— start Records shown —

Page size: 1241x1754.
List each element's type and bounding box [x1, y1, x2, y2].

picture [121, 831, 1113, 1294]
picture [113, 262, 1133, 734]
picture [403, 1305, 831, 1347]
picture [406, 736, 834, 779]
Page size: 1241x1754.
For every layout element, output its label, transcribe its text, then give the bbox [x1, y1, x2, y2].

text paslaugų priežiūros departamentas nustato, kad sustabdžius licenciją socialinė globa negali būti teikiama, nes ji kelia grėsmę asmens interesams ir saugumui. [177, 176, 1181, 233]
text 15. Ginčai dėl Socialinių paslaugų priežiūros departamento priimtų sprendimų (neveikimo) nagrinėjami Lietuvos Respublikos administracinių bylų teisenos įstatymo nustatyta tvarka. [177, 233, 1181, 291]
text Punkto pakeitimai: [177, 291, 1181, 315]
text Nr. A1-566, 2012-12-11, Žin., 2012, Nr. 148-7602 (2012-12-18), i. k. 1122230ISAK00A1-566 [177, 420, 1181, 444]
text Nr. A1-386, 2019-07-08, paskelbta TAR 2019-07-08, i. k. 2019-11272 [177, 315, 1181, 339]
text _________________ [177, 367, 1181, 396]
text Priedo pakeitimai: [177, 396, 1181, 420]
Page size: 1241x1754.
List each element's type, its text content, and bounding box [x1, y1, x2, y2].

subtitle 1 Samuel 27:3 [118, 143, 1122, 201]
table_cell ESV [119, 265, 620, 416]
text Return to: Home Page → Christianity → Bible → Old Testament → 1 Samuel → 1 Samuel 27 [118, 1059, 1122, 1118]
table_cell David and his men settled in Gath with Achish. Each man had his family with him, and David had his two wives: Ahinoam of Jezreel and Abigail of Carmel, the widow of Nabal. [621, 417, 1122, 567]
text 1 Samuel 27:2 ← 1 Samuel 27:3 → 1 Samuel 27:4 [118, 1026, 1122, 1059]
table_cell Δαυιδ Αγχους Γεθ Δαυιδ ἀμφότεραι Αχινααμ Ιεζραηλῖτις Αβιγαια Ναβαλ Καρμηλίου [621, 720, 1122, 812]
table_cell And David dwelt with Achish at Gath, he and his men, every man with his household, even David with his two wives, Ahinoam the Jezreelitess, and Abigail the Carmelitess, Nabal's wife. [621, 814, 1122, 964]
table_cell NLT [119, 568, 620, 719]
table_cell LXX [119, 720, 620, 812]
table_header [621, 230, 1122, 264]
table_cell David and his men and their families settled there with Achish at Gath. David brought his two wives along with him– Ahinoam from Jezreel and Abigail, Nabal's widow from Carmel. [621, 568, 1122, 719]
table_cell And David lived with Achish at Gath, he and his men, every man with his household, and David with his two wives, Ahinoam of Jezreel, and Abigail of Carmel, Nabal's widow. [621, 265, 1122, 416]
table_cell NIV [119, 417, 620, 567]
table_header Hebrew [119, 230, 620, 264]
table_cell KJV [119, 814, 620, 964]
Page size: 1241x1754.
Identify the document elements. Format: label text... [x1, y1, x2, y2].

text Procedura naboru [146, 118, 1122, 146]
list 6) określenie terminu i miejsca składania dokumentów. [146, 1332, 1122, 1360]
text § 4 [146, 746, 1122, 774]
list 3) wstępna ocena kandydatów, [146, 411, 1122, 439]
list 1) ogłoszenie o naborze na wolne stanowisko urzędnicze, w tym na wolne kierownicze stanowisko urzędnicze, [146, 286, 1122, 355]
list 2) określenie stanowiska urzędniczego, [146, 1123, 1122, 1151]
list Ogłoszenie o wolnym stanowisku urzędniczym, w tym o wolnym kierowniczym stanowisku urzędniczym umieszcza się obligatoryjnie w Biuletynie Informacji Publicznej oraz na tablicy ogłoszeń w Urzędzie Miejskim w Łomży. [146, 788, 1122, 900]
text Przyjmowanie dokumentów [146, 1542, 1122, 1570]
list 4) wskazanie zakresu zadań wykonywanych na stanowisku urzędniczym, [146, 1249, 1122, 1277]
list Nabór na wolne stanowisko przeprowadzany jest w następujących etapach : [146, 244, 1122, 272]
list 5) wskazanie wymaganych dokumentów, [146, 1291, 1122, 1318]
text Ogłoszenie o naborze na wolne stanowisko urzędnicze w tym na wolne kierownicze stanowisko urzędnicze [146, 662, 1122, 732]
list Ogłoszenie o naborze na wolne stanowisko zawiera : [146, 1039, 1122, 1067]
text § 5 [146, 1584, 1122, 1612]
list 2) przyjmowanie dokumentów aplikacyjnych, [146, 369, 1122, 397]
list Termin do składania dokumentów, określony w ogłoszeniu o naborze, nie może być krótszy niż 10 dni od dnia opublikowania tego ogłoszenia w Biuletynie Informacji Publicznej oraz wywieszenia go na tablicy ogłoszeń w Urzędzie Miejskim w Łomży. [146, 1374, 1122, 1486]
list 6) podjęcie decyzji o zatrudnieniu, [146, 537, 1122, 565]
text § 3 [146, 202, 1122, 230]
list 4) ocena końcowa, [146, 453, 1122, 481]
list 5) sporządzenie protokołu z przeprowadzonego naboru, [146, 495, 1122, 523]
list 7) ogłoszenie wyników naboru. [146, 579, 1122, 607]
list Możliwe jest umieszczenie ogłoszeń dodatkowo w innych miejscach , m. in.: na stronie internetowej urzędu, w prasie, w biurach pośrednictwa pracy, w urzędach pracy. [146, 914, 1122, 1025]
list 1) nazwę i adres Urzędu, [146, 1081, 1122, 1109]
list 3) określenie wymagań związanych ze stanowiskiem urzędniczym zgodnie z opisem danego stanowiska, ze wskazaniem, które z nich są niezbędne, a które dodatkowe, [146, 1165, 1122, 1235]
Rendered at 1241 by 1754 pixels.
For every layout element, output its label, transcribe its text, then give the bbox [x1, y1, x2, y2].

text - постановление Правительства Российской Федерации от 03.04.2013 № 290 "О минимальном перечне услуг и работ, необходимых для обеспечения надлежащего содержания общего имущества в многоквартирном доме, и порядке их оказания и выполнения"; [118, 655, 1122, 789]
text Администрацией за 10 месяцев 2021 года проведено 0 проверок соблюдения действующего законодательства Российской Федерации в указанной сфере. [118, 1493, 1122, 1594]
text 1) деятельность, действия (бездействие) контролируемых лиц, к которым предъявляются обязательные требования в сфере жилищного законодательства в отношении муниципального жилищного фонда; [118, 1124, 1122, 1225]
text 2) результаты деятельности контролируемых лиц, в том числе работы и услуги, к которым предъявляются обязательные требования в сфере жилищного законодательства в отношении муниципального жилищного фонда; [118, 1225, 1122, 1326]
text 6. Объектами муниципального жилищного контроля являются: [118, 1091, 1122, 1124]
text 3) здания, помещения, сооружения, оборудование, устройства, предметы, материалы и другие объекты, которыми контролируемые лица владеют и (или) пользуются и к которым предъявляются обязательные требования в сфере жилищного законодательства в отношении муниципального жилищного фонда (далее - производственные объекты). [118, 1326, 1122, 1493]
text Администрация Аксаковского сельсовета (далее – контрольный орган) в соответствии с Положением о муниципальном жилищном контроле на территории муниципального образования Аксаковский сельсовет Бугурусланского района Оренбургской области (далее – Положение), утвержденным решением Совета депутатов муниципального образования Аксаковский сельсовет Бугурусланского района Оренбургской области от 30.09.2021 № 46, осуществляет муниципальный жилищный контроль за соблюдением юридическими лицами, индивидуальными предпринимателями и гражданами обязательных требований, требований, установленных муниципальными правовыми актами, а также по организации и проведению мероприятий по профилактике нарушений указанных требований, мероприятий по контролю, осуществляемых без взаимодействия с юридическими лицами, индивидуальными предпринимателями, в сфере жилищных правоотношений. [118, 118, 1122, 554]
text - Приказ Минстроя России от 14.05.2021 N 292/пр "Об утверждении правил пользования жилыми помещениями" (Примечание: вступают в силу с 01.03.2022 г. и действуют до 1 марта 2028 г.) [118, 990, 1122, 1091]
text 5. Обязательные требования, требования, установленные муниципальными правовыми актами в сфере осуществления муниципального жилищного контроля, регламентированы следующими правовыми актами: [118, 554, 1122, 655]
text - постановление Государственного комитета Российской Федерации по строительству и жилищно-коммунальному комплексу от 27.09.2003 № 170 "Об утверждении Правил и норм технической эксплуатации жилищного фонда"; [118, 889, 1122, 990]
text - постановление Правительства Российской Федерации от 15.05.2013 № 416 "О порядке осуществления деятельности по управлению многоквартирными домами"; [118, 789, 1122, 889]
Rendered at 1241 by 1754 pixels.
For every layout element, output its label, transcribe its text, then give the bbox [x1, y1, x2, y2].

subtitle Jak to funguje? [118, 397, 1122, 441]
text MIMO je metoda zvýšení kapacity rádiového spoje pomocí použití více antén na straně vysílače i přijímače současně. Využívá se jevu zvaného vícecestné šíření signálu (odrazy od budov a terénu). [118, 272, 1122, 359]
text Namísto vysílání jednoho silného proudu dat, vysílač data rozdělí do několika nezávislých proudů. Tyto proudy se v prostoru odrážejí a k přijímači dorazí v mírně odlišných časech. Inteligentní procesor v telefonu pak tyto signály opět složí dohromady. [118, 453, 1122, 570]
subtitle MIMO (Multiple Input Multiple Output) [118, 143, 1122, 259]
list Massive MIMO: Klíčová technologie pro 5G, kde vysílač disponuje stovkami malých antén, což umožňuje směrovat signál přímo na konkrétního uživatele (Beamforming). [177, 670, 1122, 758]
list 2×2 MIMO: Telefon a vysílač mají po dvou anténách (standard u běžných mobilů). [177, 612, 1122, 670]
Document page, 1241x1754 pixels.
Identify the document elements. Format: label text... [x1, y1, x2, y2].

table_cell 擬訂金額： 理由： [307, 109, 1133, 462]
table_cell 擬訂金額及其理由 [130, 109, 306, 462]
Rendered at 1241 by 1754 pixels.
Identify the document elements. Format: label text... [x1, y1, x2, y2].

— end Records shown —

** What is asked **
Copy the lines of the listing above character for character, from the line with "picture [121, 831, 1113, 1294]" to the line with "List each element's type, its", including both of those lines.

** Answer for this exercise **
picture [121, 831, 1113, 1294]
picture [113, 262, 1133, 734]
picture [403, 1305, 831, 1347]
picture [406, 736, 834, 779]
Page size: 1241x1754.
For every layout element, output its label, transcribe its text, then give the bbox [x1, y1, x2, y2].

text paslaugų priežiūros departamentas nustato, kad sustabdžius licenciją socialinė globa negali būti teikiama, nes ji kelia grėsmę asmens interesams ir saugumui. [177, 176, 1181, 233]
text 15. Ginčai dėl Socialinių paslaugų priežiūros departamento priimtų sprendimų (neveikimo) nagrinėjami Lietuvos Respublikos administracinių bylų teisenos įstatymo nustatyta tvarka. [177, 233, 1181, 291]
text Punkto pakeitimai: [177, 291, 1181, 315]
text Nr. A1-566, 2012-12-11, Žin., 2012, Nr. 148-7602 (2012-12-18), i. k. 1122230ISAK00A1-566 [177, 420, 1181, 444]
text Nr. A1-386, 2019-07-08, paskelbta TAR 2019-07-08, i. k. 2019-11272 [177, 315, 1181, 339]
text _________________ [177, 367, 1181, 396]
text Priedo pakeitimai: [177, 396, 1181, 420]
Page size: 1241x1754.
List each element's type, its text content, and bounding box [x1, y1, x2, y2].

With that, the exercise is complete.